When you reproduce the listing, keep every word as it is and drop the pictures.

-- DATA EXTRACT follows --

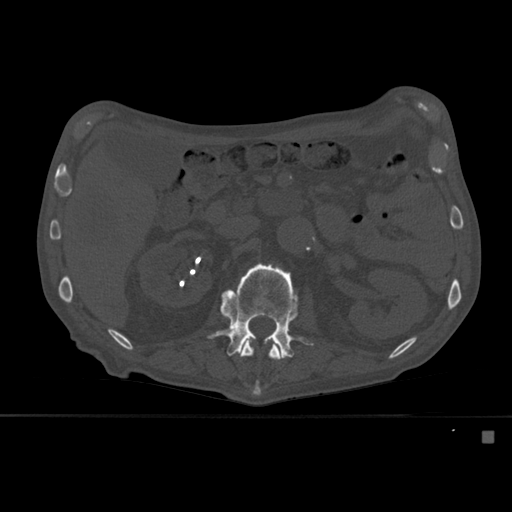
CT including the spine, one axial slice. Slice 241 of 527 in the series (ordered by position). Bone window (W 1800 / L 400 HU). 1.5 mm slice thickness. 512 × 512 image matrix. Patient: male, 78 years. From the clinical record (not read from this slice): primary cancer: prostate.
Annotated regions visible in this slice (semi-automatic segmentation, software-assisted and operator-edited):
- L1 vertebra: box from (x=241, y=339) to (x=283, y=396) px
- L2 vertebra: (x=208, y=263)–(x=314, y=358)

-- DATA EXTRACT concluded --

### SOLVED PROBLEM:
CT including the spine, one axial slice. Slice 241 of 527 in the series (ordered by position). Bone window (W 1800 / L 400 HU). 1.5 mm slice thickness. 512 × 512 image matrix. Patient: male, 78 years. From the clinical record (not read from this slice): primary cancer: prostate.
Annotated regions visible in this slice (semi-automatic segmentation, software-assisted and operator-edited):
- L1 vertebra: box from (x=241, y=339) to (x=283, y=396) px
- L2 vertebra: (x=208, y=263)–(x=314, y=358)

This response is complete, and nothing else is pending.